6. Durch Ledro Land Art in der Pineta di Pur laufen
Ledro Land Art ist ein Kunstpfad im Kiefernwald oberhalb des Strandes von Pur, an dem Künstler Skulpturen aus Holz, Stein und anderem Material vor Ort bauen. Der Zugang liegt an der Via Malga Cita in Pur, ist das ganze Jahr über offen und kostet keinen Eintritt. Führungen gibt es nur nach Voranmeldung. Ein Nachmittag im Schatten, wenn das Ufer zu heiß wird.

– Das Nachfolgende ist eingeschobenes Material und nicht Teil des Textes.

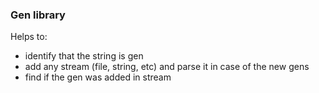 ### Gen library
Helps to: 
- identify that the string is gen
- add any stream (file, string, etc) and parse it in case of the new gens
- find if the gen was added in stream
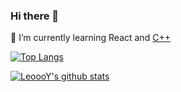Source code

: ### Hi there 👋
🌱 I’m currently learning React and [C++](https://leoooy.github.io/docs/C++/doc-C++-C++PrimerNotes)
 
[![Top Langs](https://github-readme-stats.leoy233.vercel.app/api/top-langs/?username=LeoooY&show_icons=true&count_private=true&include_all_commits=true&layout=compact)](https://github.com/LeoooY)


[![LeoooY's github stats](https://github-readme-stats.leoy233.vercel.app/api?username=LeoooY&show_icons=true&count_private=true&include_all_commits=true)](https://github.com/LeoooY)



<!--
repo examples
<a href="https://github.com/anuraghazra/github-readme-stats">
  <img align="center" src="https://github-readme-stats.vercel.app/api/pin/?username=anuraghazra&repo=github-readme-stats" />
</a>
<a href="https://github.com/anuraghazra/convoychat">
  <img align="center" src="https://github-readme-stats.vercel.app/api/pin/?username=anuraghazra&repo=convoychat" />
</a>
-->

<!--
**LeoooY/LeoooY** is a ✨ _special_ ✨ repository because its `README.md` (this file) appears on your GitHub profile.

Here are some ideas to get you started:

- 🔭 I’m currently working on ...
- 🌱 I’m currently learning ...
- 👯 I’m looking to collaborate on ...
- 🤔 I’m looking for help with ...
- 💬 Ask me about ...
- 📫 How to reach me: ...
- 😄 Pronouns: ...
- ⚡ Fun fact: ...
-->
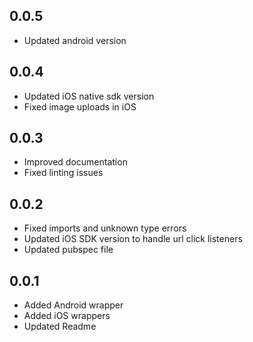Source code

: ## 0.0.5
* Updated android version

## 0.0.4

* Updated iOS native sdk version
* Fixed image uploads in iOS

## 0.0.3

* Improved documentation
* Fixed linting issues

## 0.0.2

* Fixed imports and unknown type errors
* Updated iOS SDK version to handle url click listeners
* Updated pubspec file

## 0.0.1

* Added Android wrapper
* Added iOS wrappers
* Updated Readme
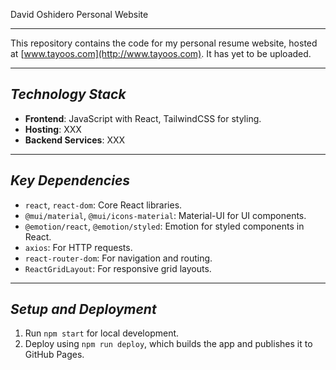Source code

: David Oshidero Personal Website

---

This repository contains the code for my personal resume website, hosted at [www.tayoos.com](http://www.tayoos.com). It has yet to be uploaded.

---

## **_Technology Stack_**

- **Frontend**: JavaScript with React, TailwindCSS for styling.
- **Hosting**: XXX
- **Backend Services**: XXX

---

## **_Key Dependencies_**

- `react`, `react-dom`: Core React libraries.
- `@mui/material`, `@mui/icons-material`: Material-UI for UI components.
- `@emotion/react`, `@emotion/styled`: Emotion for styled components in React.
- `axios`: For HTTP requests.
- `react-router-dom`: For navigation and routing.
- `ReactGridLayout`: For responsive grid layouts.

---

## **_Setup and Deployment_**

1. Run `npm start` for local development.
2. Deploy using `npm run deploy`, which builds the app and publishes it to GitHub Pages.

7. Das Museo Garibaldino in Bezzecca ansehen
In Bezzecca, dem Dorf am Westende des Tals, erinnert das Museo Garibaldino e della Grande Guerra an die Schlacht von 1866 und an den Ersten Weltkrieg, der hier direkt an der Front lag. Es sitzt im ehemaligen Waschhaus am Bach Assat und öffnet laut der Kulturseite der Provinz von Anfang Juni bis Ende September täglich außer montags und dienstags von 10 bis 18 Uhr. Ein kleines Haus, eine halbe Stunde – aber es erklärt, warum in diesem stillen Tal so viele Denkmäler stehen.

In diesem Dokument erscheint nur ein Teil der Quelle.